# Should I hang in there???



## cmb (Jun 5, 2008)

I am new here and need some advice. 

My husband and I have been married just short of two years and are 7 months pregnant with our first child together. In the past we have dealt with issues with his ex regarding child support and I have taken a lot of the brunt of this. He has always paid her a substantial amount of money, but not state mandated. Everytime something happens (like him losing a job or making less) and we can't pay her as much as we generally do, I feel that she takes it takes out on me. Just recently we tried to make an agreement with her to pay her less and she flipped. Everytime something like this happens I end up receiving nasty e-mails from her, however, I sometimes probably bring it out alittle by trying to stand up for my husband but am in no way mean about it. Now she is taking us to court, which is fine as I would rather this be done before my baby arrives.

On top of that, my husband had been talking to her behind my back while at work and I found out via our phone bill. I did my research and found out that they had been talking while the kids where at school for long periods. I had asked him randomly if they did talk and always got a No. Come to find out they had been talking about how off the wall I have been since I've been pregnant and some other issues that make me look bad.

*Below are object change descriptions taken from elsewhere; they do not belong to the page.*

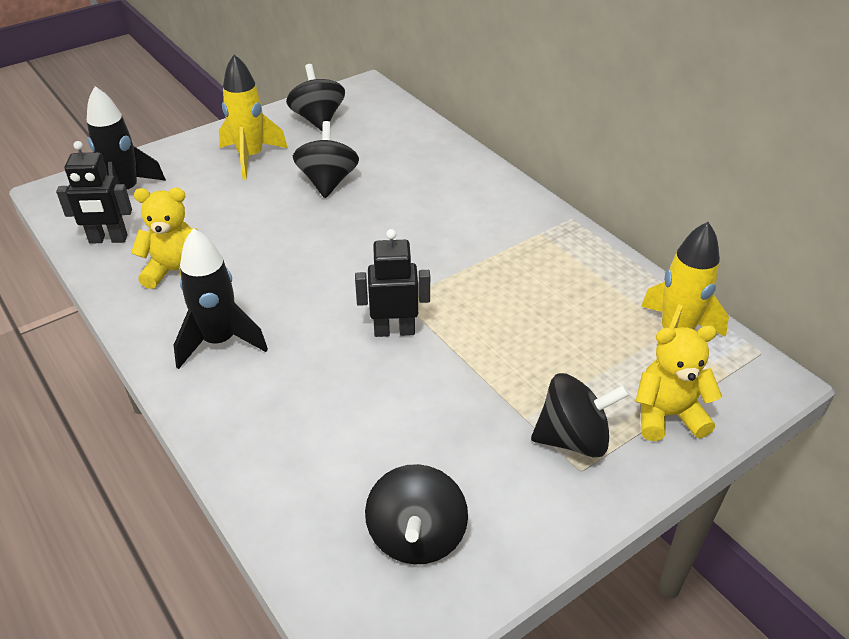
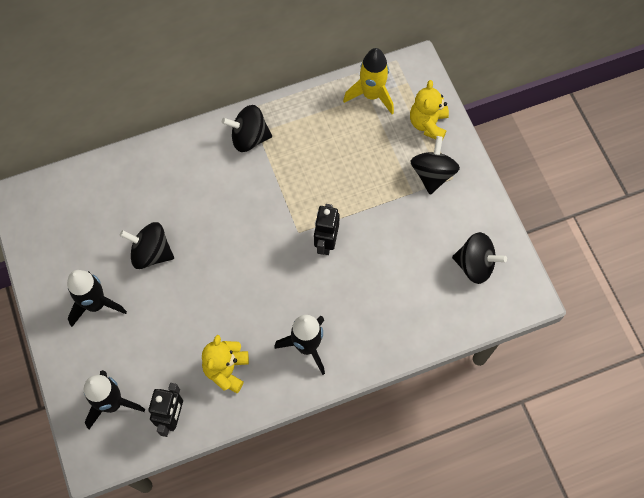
camera: 75 degrees left, 25 degrees up
yellow rocket [219,54,288,180] -> black rocket [67,270,127,327]
black spinning top [286,64,345,131] -> black spinning top moved to [222,105,272,152]

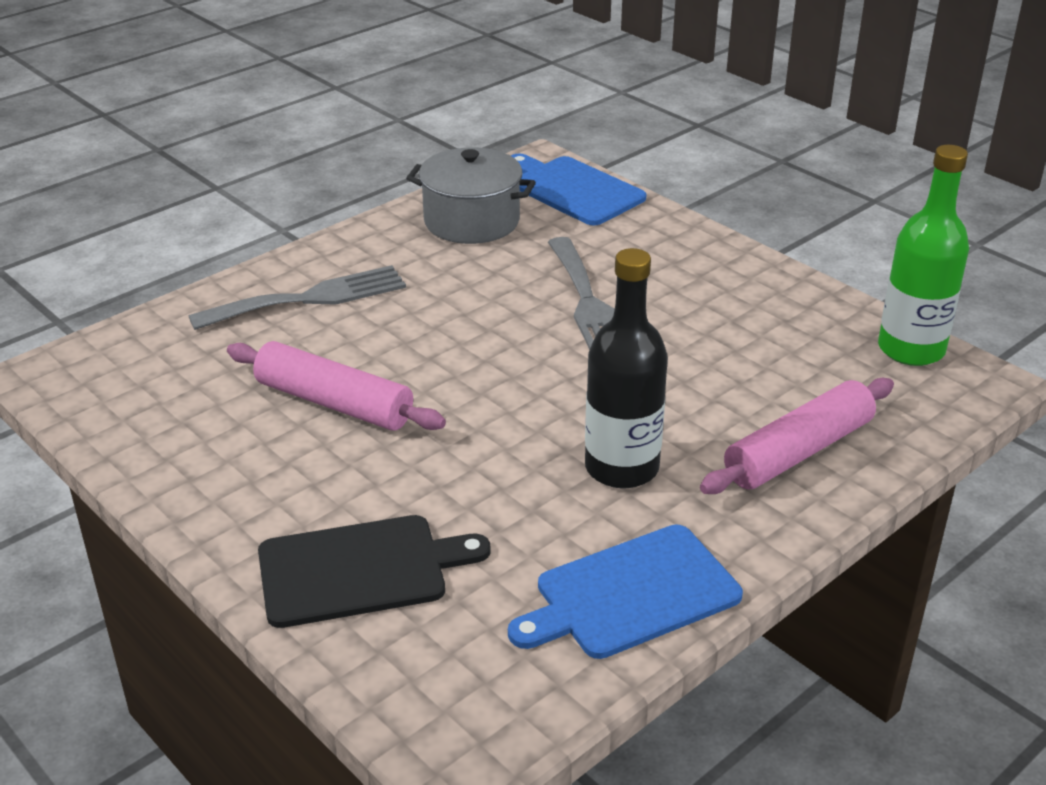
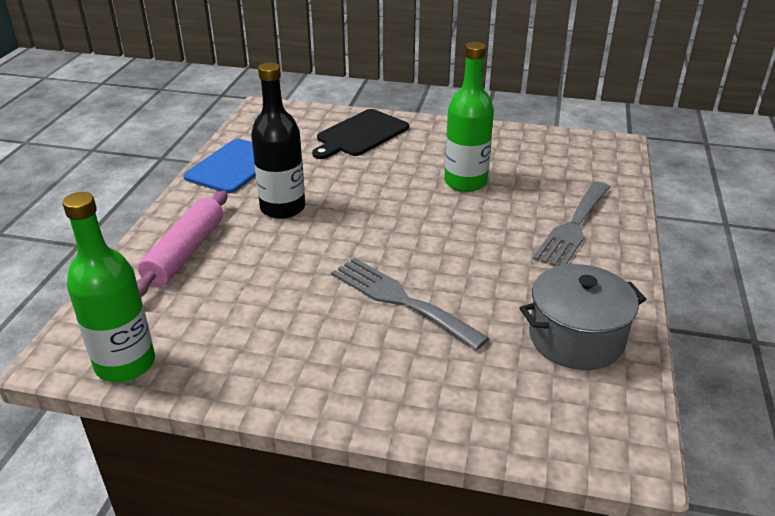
camera: 145 degrees right, 0 degrees up
pink rolling pin [227,341,446,431] -> green bottle [444,42,494,192]
blue cutting board [511,154,647,225] -> none

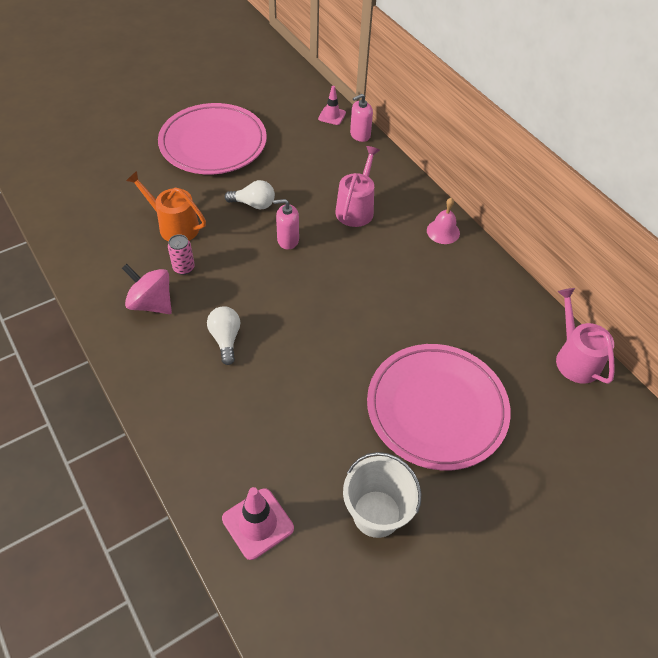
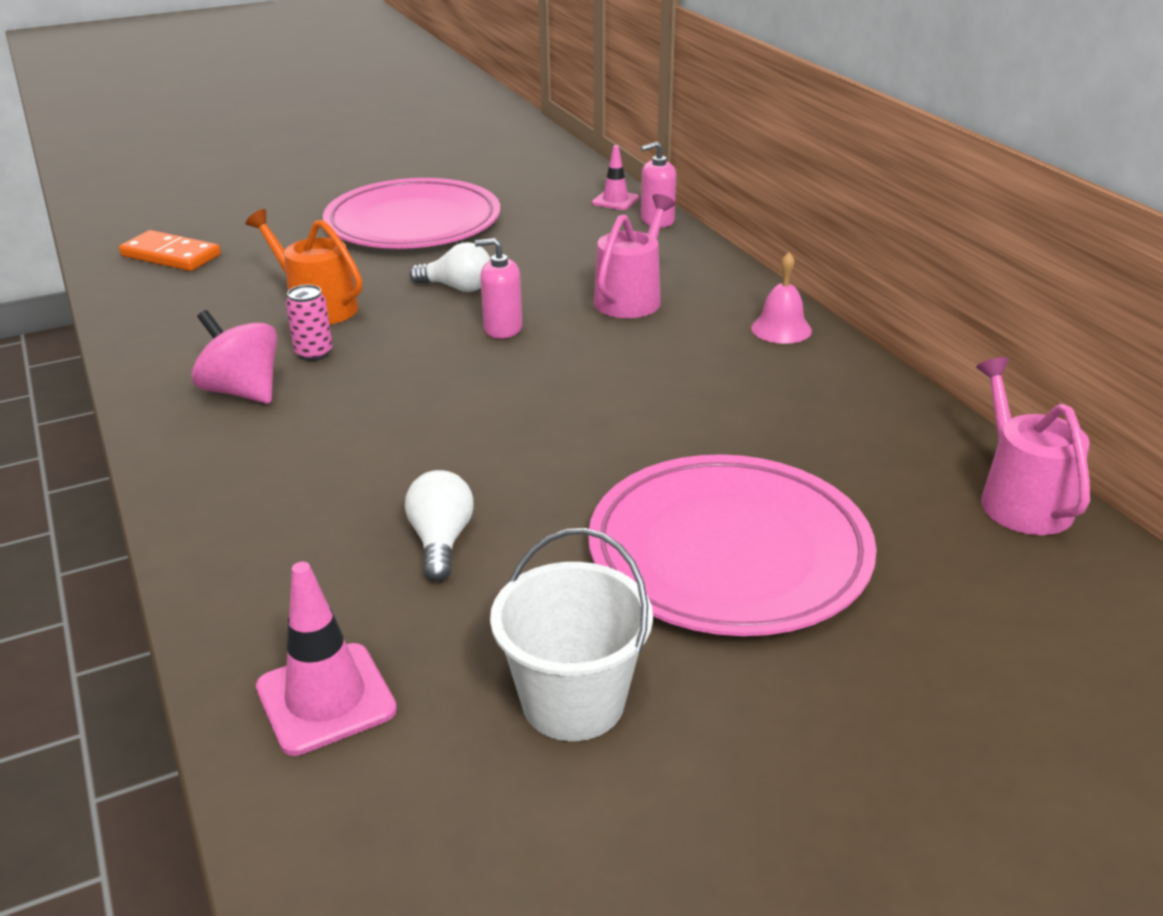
camera: 10 degrees right, 20 degrees down
white light bulb [207,306,240,365] -> white light bulb moved to [405,470,474,581]
none -> orange domino [119,230,221,271]

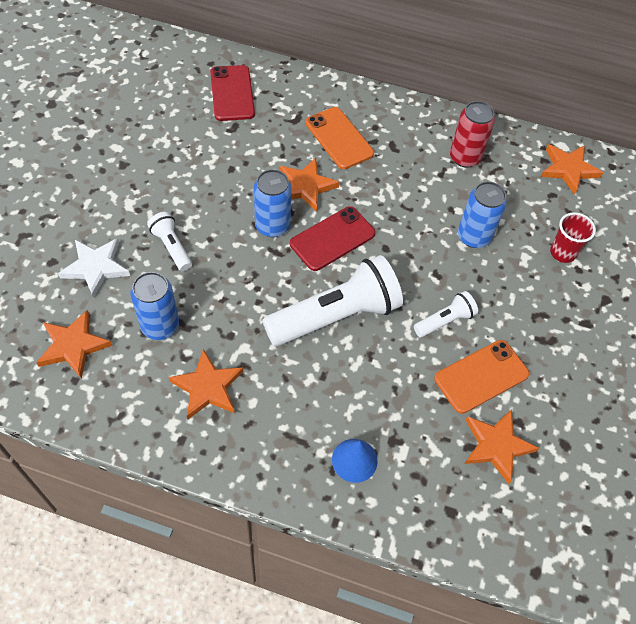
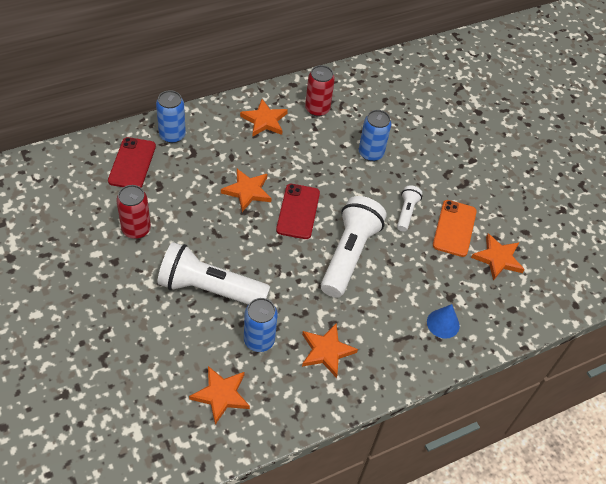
camera: 45 degrees left, 5 degrees down
white star [58,238,130,298] -> none
white flashlight [147,212,192,271] -> white flashlight [157,242,270,305], size x2.08
red phone [210,65,255,121] -> red phone turned 60 degrees clockwise [108,137,156,188]
blue can [254,169,292,237] -> blue can moved to [156,90,186,143]
orange phone [305,107,374,169] -> none
orange star [541,144,603,195] -> orange star moved to [240,99,288,136]
red cup [550,212,596,263] -> none
none -> red can [116,185,151,239]

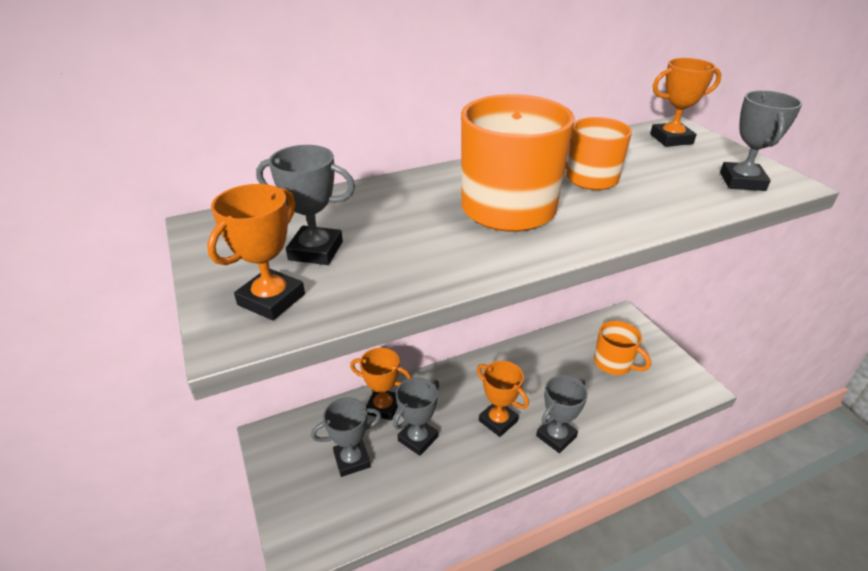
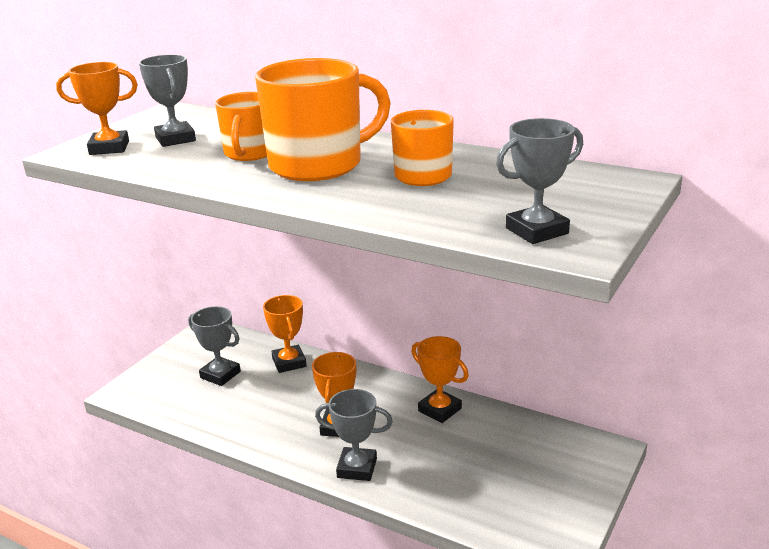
camera: 55 degrees right, 10 degrees down
grey trophy [393,377,439,456] -> none
orange mug [594,321,651,375] -> orange mug moved to [215,92,267,161]
orange trophy [650,58,722,147] -> orange trophy moved to [411,336,469,423]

I feel like there is no trust left and even though I am willing to hang in there to mend I'm not sure that he will completely stop. Also putting my child and my pregnancy through the stress of a nasty court case isn't on the top of my list. I'm really not sure what to do here and wonder if I should hang in there and just back away from the child support situation and try to regain trust for my husband.


----------



## happilymarried67 (May 7, 2008)

First, you need to let your husband address his ex and remove you from that situation. Don't start the pattern of her going through you to him. I removed myself from that situation a long time ago. Secondly, your husband needs to file the appropriate paperwork for the appropriate amount of child support in the court district where his child resides, so their is no question of the amount he owes on a monthly basis. If he changes jobs he needs to be able to change the amount owed to his ex. You need to make it legal so there is no question of the amount. You do not need a lawyer to do this and I suggest checking out Divorce Source: Online Divorce Support Forum Community to get you started.

Him talking about you to his ex, needs to stop. It is just weird. Sounds like he isn't even over the first marriage. My husband does the least amount of talking to his ex. His relationship is over and done a long, long time ago.


----------